A significant number of investors are still keeping their money out of the market because of recession fears, according to a new study from Minneapolis-based Allianz Life Insurance Company of North America. 

Of more than 1,000 investors over the age of 18 surveyed for Allianz’s 2023 Q2 Quarterly Market Perceptions Study, 66% said they are keeping their money on the sidelines out of fear of losing it.

Those fears are focused primarily on the potential of a recession, as 64% are worried that a recession might be just around the corner. That represents an increase from the previous quarter, when only 57% were concerned, and the fourth quarter, when 62% were worried, the study said. 

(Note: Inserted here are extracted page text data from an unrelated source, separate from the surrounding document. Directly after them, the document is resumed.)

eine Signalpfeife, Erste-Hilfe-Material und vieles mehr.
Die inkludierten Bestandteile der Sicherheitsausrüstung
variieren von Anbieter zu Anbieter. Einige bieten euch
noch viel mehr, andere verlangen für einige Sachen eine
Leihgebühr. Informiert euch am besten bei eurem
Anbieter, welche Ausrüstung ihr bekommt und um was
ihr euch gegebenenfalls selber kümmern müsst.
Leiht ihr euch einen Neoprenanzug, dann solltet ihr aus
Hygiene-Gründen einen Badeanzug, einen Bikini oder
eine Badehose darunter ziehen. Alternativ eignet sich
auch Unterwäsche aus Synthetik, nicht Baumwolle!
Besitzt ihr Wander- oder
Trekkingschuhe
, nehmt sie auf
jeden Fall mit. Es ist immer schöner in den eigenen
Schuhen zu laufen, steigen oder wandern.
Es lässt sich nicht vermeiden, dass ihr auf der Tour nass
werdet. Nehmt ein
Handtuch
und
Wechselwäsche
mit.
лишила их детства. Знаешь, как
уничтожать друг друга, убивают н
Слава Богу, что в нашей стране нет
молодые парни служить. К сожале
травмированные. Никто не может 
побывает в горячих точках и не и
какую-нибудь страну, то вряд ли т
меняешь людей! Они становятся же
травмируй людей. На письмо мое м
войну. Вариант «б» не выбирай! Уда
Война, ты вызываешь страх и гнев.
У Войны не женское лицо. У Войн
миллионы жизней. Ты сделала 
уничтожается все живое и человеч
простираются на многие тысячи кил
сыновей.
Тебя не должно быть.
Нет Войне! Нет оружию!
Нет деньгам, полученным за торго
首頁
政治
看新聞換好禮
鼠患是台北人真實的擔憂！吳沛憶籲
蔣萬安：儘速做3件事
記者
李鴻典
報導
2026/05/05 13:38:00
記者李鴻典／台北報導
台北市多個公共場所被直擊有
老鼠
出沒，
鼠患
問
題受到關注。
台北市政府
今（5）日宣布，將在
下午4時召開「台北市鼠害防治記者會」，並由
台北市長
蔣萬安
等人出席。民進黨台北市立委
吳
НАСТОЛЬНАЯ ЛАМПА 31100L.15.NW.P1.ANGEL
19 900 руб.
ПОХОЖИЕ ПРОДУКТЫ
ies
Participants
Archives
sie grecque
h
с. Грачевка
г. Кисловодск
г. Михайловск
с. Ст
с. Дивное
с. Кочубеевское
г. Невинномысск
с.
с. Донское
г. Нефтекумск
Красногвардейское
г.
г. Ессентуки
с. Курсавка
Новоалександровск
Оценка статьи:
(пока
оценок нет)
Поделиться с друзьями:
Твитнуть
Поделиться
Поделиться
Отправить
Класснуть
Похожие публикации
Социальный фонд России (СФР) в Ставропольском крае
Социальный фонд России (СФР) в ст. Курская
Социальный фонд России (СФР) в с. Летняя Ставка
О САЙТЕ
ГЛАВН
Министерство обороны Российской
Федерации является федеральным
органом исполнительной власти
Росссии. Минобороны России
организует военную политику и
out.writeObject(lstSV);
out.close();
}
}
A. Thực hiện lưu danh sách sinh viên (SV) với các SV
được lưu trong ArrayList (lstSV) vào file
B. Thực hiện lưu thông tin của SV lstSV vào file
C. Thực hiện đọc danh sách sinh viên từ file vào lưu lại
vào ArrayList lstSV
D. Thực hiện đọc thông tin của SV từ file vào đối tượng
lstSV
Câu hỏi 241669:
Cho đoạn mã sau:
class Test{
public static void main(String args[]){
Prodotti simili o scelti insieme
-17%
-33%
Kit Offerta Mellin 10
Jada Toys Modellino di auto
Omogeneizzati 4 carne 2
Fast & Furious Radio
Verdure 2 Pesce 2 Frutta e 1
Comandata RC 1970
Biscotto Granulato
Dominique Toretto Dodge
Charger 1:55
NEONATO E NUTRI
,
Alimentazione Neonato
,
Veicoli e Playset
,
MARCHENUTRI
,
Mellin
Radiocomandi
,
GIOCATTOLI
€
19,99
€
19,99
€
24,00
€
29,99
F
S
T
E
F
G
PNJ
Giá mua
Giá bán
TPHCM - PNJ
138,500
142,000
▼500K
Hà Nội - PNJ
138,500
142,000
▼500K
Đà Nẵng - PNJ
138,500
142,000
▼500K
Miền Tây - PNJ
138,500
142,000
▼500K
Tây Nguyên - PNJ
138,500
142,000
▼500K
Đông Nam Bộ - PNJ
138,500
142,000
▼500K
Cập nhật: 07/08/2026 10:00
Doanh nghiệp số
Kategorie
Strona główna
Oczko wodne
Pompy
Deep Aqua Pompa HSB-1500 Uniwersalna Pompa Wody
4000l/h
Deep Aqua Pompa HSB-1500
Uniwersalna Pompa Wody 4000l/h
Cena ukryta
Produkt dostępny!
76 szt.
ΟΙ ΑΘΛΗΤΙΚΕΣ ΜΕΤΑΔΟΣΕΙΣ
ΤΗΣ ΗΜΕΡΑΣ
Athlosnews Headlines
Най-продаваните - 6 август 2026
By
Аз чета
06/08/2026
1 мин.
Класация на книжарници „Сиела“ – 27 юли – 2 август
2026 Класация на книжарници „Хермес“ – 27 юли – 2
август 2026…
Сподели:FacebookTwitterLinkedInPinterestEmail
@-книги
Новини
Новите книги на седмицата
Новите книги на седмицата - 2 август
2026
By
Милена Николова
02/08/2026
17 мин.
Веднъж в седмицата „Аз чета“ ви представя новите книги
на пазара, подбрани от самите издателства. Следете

In general, the older generations are the most worried, with 67% of baby boomers saying a recession is imminent compared with 61% of Generation X and 63% of millennials, the study found.

By keeping their money out of the market, investors could be missing out on significant opportunities, said Kelly LaVigne, vice president of consumer insights at Allianz Life.

“If you miss a couple of the big recovery days as history has shown us, it will take you a heck of a lot longer to recover from any substantial loss,” he said. “Missing out on these big recovery days can really draw out your own personal recovery from the loss that you experienced in the market.”

Failing to capitalize on those sudden jumps in the market is representative of what LaVigne described as a “hidden loss” and something advisors should be talking to their clients about, especially those afraid to get back into the market.

“The hidden loss is the most difficult to explain—that the recovery in the markets isn’t a straight line and it certainly isn’t as quick as what the drops are,” he said.

The dramatic change in interest rates has impacted investors differently, the study found. Of the investors surveyed, 61% said they took a loss in the past 12 months due to rising interest rates, while 38% said they benefited financially because of the increase in interest rates over the past year.

The schism represents the difference between a debtor and a saver, according to LaVigne. In the case of the former, they are living paycheck-to-paycheck with a limited surplus. That means when they spend money, they tend to use a credit card, LaVigne explained. 

Savers meanwhile continue to put money into traditional fixed products including CDs or municipal products, because they are able to offer more attractive rates. In addition, a number of fixed index annuities are offering rates that have not been seen in years, he added. Meanwhile, debtors have seen their credit card debts grow due to higher interest rates.

The study also found that 80% of respondents said they are worried about the future of Medicare and Social Security. Members of Generation X are the most concerned, with 86% of that group expressing worries, compared with 79% of millennials and 79% of boomers.